Problem description: Update the records below by changing "Document page" to "Rendered page" throughout, and leave every other part as it stands.

[Collected data]
──────────

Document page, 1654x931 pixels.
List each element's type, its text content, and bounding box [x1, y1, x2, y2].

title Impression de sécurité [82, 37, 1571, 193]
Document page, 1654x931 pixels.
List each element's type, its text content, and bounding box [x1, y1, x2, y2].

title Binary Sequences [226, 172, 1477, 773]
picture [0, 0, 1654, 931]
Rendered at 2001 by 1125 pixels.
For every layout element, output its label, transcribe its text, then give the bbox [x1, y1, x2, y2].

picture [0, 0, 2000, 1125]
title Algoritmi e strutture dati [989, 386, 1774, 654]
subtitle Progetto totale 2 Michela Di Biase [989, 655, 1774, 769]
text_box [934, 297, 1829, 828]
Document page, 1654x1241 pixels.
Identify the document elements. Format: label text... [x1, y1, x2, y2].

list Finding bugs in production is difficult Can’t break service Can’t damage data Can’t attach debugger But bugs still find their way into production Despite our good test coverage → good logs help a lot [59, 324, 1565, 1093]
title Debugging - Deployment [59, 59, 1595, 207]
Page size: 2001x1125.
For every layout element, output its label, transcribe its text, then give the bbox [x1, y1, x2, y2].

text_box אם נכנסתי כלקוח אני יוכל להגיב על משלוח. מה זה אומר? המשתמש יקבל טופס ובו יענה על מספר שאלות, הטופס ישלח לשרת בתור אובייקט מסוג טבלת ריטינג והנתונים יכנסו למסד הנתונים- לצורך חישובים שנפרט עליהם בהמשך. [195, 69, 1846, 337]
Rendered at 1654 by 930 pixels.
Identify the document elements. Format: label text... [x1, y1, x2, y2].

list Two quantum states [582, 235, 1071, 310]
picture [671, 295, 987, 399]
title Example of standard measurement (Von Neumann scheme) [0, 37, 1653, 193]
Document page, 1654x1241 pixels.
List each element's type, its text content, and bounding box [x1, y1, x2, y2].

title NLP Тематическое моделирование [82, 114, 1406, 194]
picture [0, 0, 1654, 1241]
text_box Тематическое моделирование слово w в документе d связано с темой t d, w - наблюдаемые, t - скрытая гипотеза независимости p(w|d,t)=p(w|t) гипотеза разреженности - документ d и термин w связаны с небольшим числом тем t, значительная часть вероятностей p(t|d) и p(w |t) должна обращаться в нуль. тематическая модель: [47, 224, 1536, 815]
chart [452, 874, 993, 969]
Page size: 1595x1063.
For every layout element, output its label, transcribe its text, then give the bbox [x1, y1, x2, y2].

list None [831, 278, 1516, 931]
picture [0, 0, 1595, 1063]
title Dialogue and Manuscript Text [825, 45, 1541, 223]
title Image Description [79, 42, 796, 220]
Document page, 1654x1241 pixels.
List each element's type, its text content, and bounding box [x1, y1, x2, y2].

──────────

Task result:
Rendered page, 1654x931 pixels.
List each element's type, its text content, and bounding box [x1, y1, x2, y2].

title Impression de sécurité [82, 37, 1571, 193]
Rendered page, 1654x931 pixels.
List each element's type, its text content, and bounding box [x1, y1, x2, y2].

title Binary Sequences [226, 172, 1477, 773]
picture [0, 0, 1654, 931]
Rendered at 2001 by 1125 pixels.
For every layout element, output its label, transcribe its text, then give the bbox [x1, y1, x2, y2].

picture [0, 0, 2000, 1125]
title Algoritmi e strutture dati [989, 386, 1774, 654]
subtitle Progetto totale 2 Michela Di Biase [989, 655, 1774, 769]
text_box [934, 297, 1829, 828]
Rendered page, 1654x1241 pixels.
Identify the document elements. Format: label text... [x1, y1, x2, y2].

list Finding bugs in production is difficult Can’t break service Can’t damage data Can’t attach debugger But bugs still find their way into production Despite our good test coverage → good logs help a lot [59, 324, 1565, 1093]
title Debugging - Deployment [59, 59, 1595, 207]
Page size: 2001x1125.
For every layout element, output its label, transcribe its text, then give the bbox [x1, y1, x2, y2].

text_box אם נכנסתי כלקוח אני יוכל להגיב על משלוח. מה זה אומר? המשתמש יקבל טופס ובו יענה על מספר שאלות, הטופס ישלח לשרת בתור אובייקט מסוג טבלת ריטינג והנתונים יכנסו למסד הנתונים- לצורך חישובים שנפרט עליהם בהמשך. [195, 69, 1846, 337]
Rendered at 1654 by 930 pixels.
Identify the document elements. Format: label text... [x1, y1, x2, y2].

list Two quantum states [582, 235, 1071, 310]
picture [671, 295, 987, 399]
title Example of standard measurement (Von Neumann scheme) [0, 37, 1653, 193]
Rendered page, 1654x1241 pixels.
List each element's type, its text content, and bounding box [x1, y1, x2, y2].

title NLP Тематическое моделирование [82, 114, 1406, 194]
picture [0, 0, 1654, 1241]
text_box Тематическое моделирование слово w в документе d связано с темой t d, w - наблюдаемые, t - скрытая гипотеза независимости p(w|d,t)=p(w|t) гипотеза разреженности - документ d и термин w связаны с небольшим числом тем t, значительная часть вероятностей p(t|d) и p(w |t) должна обращаться в нуль. тематическая модель: [47, 224, 1536, 815]
chart [452, 874, 993, 969]
Page size: 1595x1063.
For every layout element, output its label, transcribe its text, then give the bbox [x1, y1, x2, y2].

list None [831, 278, 1516, 931]
picture [0, 0, 1595, 1063]
title Dialogue and Manuscript Text [825, 45, 1541, 223]
title Image Description [79, 42, 796, 220]
Rendered page, 1654x1241 pixels.
List each element's type, its text content, and bounding box [x1, y1, x2, y2].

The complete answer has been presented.